Depuis 2015, nous avons adressé prioritairement cette question à travers un certain nombre d’actions dont la plus marquante à ce jour est la prise d’une décision portant plafonnement des tarifs de gros des services de capacités nationales et internationales. Cette décision impose une baisse globale de 50% en 2017 sur les tarifs de gros des capacités internationales et nationales, nécessaires à la fourniture du service internet.
L’impact attendu de cette décision est un accroissement de la compétitivité des fournisseurs d’accès internet qui pourront s’approvisionner à de meilleures conditions et in fine répercuter ce gain de productivité induit par cette baisse sur les tarifs de détails pratiqués aux consommateurs finaux.

Avez-vous prévu un mécanisme pour vous assurer que le consommateur final bénéficie de cette mesure ?
L’ARTCI mettra, à cet effet, en place une surveillance du marché pour s’assurer que les consommateurs bénéficient des retombées de cette décision ; auquel cas l’ARTCI pourrait utiliser d’autres leviers de régulation, notamment une intervention sur les tarifs de détails si un écart significatif est constaté au regard des coûts de référence. Nous ne nous arrêtons pas là, l’ARTCI a également imposé aux opérateurs détenteurs de câbles sous-marins, le dégroupage de l’accès à cette infrastructure essentielle pour la fourniture de l’Internet. D’autres actions visant l’introduction de nouveaux acteurs sur le segment international et national, et la mise à disposition de ressources spectrales sont en cours. Ces actions permettront à terme le renforcement de la concurrence sur le marché de l’internet et induiront une baisse des prix comme nous avons pu l’observer au niveau du marché de la téléphonie mobile. Je peux vous assurer que nous ne ménagerons aucun effort pour assurer un accès abordable à internet et démocratiser son usage au profit de toutes nos populations.

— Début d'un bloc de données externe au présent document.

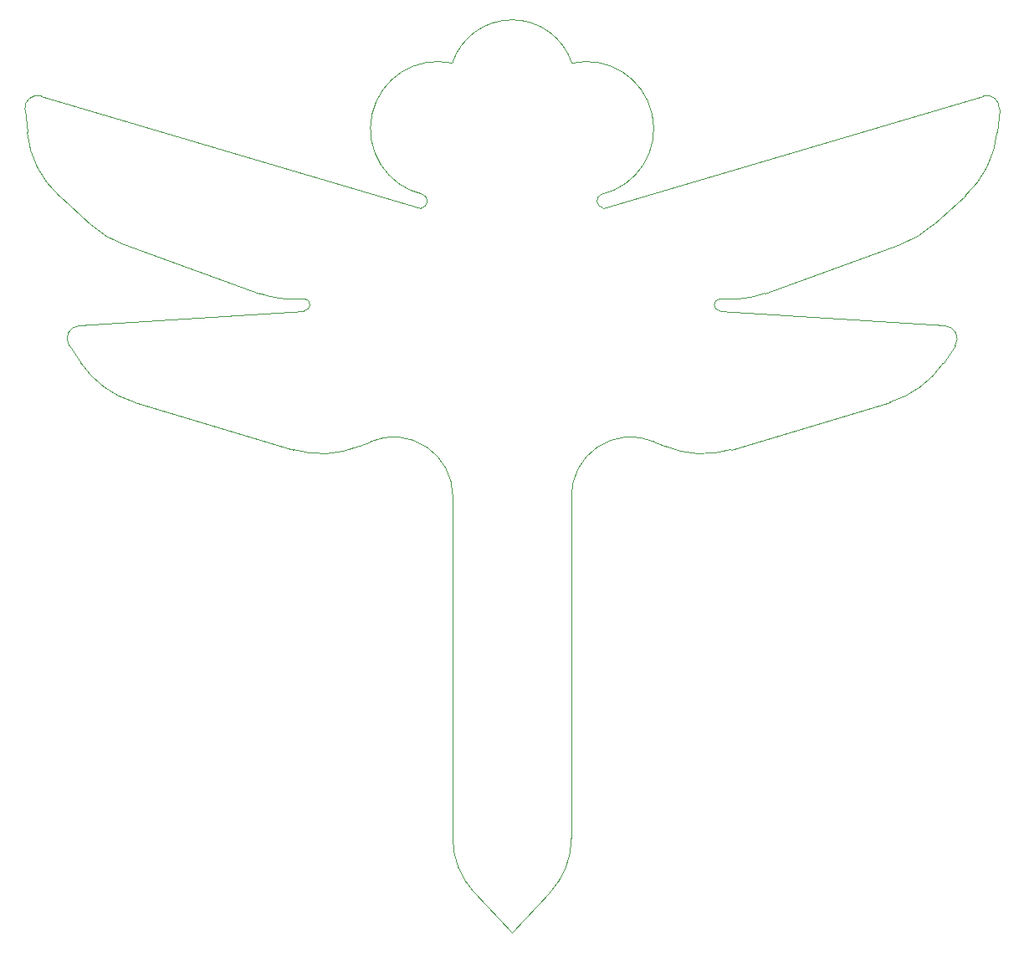
<source format=gm1>
G04 #@! TF.FileFunction,Profile,NP*
%FSLAX46Y46*%
G04 Gerber Fmt 4.6, Leading zero omitted, Abs format (unit mm)*
G04 Created by KiCad (PCBNEW 4.0.6) date Monday, May 07, 2018 'PMt' 08:57:05 PM*
%MOMM*%
%LPD*%
G01*
G04 APERTURE LIST*
%ADD10C,0.100000*%
G04 APERTURE END LIST*
D10*
X155999999Y-105801970D02*
G75*
G02X164331735Y-100273586I6000001J1D01*
G01*
X124450151Y-85278123D02*
X110722308Y-80344641D01*
X194820628Y-90582763D02*
X193644822Y-92316971D01*
X107381171Y-78336556D02*
X104152389Y-75404151D01*
X156000001Y-140450000D02*
G75*
G02X153826546Y-145931913I-8000001J0D01*
G01*
X159229108Y-76636724D02*
X197646367Y-65290994D01*
X171057157Y-87071336D02*
X193829203Y-88555980D01*
X104152389Y-75404152D02*
G75*
G02X100925311Y-68997993I6723149J7402654D01*
G01*
X197646366Y-65290994D02*
G75*
G02X199308103Y-66667304I368207J-1246766D01*
G01*
X143949019Y-61970423D02*
G75*
G02X156050981Y-61970424I6050981J-1986588D01*
G01*
X146173454Y-145931913D02*
G75*
G02X144000000Y-140450000I5826546J5481913D01*
G01*
X128942843Y-85805512D02*
G75*
G02X124450151Y-85278123I-1110682J9938128D01*
G01*
X159229108Y-76636724D02*
G75*
G02X159047338Y-75246864I77981J717015D01*
G01*
X195847611Y-75404151D02*
X192618829Y-78336556D01*
X134603387Y-100722724D02*
G75*
G02X127855663Y-101090603I-3886225J9213969D01*
G01*
X171057156Y-87071336D02*
G75*
G02X171057157Y-85805512I41264J632912D01*
G01*
X135668265Y-100273586D02*
X134603387Y-100722725D01*
X110722308Y-80344642D02*
G75*
G02X107381171Y-78336556I3382011J9410739D01*
G01*
X140952661Y-75246866D02*
G75*
G02X140770892Y-76636723I-259750J-672844D01*
G01*
X199308103Y-66667304D02*
X199074689Y-68997993D01*
X111770605Y-96287002D02*
G75*
G02X106355178Y-92316971I2861499J9581849D01*
G01*
X105179374Y-90582762D02*
G75*
G02X106170797Y-88555981I1075999J729536D01*
G01*
X165396612Y-100722725D02*
X164331735Y-100273586D01*
X156000000Y-105801968D02*
X155999999Y-140450000D01*
X128942844Y-85805512D02*
G75*
G02X128942843Y-87071336I-41264J-632912D01*
G01*
X106170797Y-88555981D02*
X128942843Y-87071336D01*
X100691899Y-66667304D02*
G75*
G02X102353633Y-65290995I1293528J129544D01*
G01*
X188229395Y-96287003D02*
X172144337Y-101090603D01*
X193829204Y-88555980D02*
G75*
G02X194820628Y-90582763I-84576J-1297246D01*
G01*
X102353633Y-65290995D02*
X140770892Y-76636723D01*
X175549849Y-85278123D02*
G75*
G02X171057157Y-85805512I-3382010J9410739D01*
G01*
X189277692Y-80344641D02*
X175549849Y-85278123D01*
X127855663Y-101090603D02*
X111770605Y-96287002D01*
X193644823Y-92316971D02*
G75*
G02X188229395Y-96287003I-8276927J5611818D01*
G01*
X100925311Y-68997993D02*
X100691897Y-66667304D01*
X199074689Y-68997993D02*
G75*
G02X195847611Y-75404151I-9950226J996495D01*
G01*
X156050981Y-61970425D02*
G75*
G02X159047338Y-75246864I1480510J-6642207D01*
G01*
X172144337Y-101090604D02*
G75*
G02X165396612Y-100722725I-2861499J9581849D01*
G01*
X150000000Y-149999023D02*
X146173454Y-145931913D01*
X192618829Y-78336556D02*
G75*
G02X189277692Y-80344641I-6723147J7402653D01*
G01*
X135668265Y-100273585D02*
G75*
G02X144000000Y-105801969I2331735J-5528383D01*
G01*
X106355178Y-92316971D02*
X105179372Y-90582763D01*
X140952661Y-75246864D02*
G75*
G02X143949019Y-61970425I1515848J6634232D01*
G01*
X153826546Y-145931913D02*
X150000000Y-149999023D01*
X144000000Y-140450000D02*
X144000000Y-105801969D01*
M02*

</source>
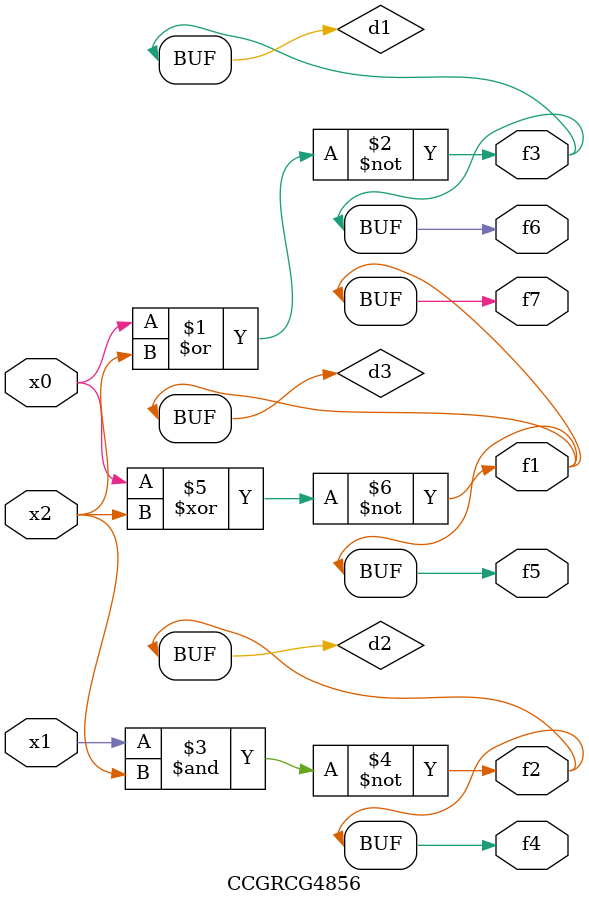
<source format=v>
module CCGRCG4856(
	input x0, x1, x2,
	output f1, f2, f3, f4, f5, f6, f7
);

	wire d1, d2, d3;

	nor (d1, x0, x2);
	nand (d2, x1, x2);
	xnor (d3, x0, x2);
	assign f1 = d3;
	assign f2 = d2;
	assign f3 = d1;
	assign f4 = d2;
	assign f5 = d3;
	assign f6 = d1;
	assign f7 = d3;
endmodule

</source>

Quelles sont les perspectives?
À l’heure des objets connectés, du tout numérique et de l’internet large bande pour tous, l’ARTCI s’est engagée dans un processus d’amélioration continue en adoptant un plan stratégique sur 4 ans (2017-2020), dont les priorités tournent autour de quatre piliers essentiels couvrant les télécommunications, la poste, la protection des données à caractère personnel et la sécurité, avec pour vision « d’être un acteur clé de l’essor de l’économie numérique ». Dans le cadre de ce plan stratégique, pour ne citer que quelques actions clés, l’ARTCI, pour 2017, entend conduire à son terme, le processus de mise en œuvre de la portabilité des numéros mobiles en Côte d’Ivoire. L’ARTCI finalisera aussi le processus d’identification des zones blanches en Côte d’Ivoire et proposera un plan de couverture de ces zones afin d’accompagner les actions du gouvernement dans le cadre de l’aménagement numérique du territoire. Une évaluation de la couverture du territoire national en services tic sera réalisée en plus de la mesure de la qualité de service des réseaux mobiles 2G, 3G et 4G. En outre, l’ARTCI achèvera les travaux préparatoires entamés en 2016, pour l’implémentation du « free roaming » avec les pays de la zone Uemoa ; cet espace communautaire de libre échange en matière de trafic télécom aboutira à la baisse considérable, voire la suppression complète des surcoûts pour les appels en provenance et à destination des pays concernés.